All lines containing the string "game" must be copied from the entries.
-------
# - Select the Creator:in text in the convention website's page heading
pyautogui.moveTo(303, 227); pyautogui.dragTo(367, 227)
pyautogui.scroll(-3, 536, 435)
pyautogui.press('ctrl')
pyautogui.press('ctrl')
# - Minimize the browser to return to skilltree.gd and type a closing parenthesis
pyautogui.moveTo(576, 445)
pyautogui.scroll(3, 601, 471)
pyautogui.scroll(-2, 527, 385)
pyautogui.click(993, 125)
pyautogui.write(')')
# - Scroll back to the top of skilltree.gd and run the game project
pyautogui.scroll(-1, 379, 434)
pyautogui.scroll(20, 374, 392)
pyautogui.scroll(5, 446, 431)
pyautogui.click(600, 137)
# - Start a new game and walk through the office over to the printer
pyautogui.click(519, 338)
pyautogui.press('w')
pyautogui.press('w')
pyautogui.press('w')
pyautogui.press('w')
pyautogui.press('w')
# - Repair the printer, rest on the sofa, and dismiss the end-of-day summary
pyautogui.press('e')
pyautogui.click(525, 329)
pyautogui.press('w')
-------
RESPONSE —
# - Scroll back to the top of skilltree.gd and run the game project
# - Start a new game and walk through the office over to the printer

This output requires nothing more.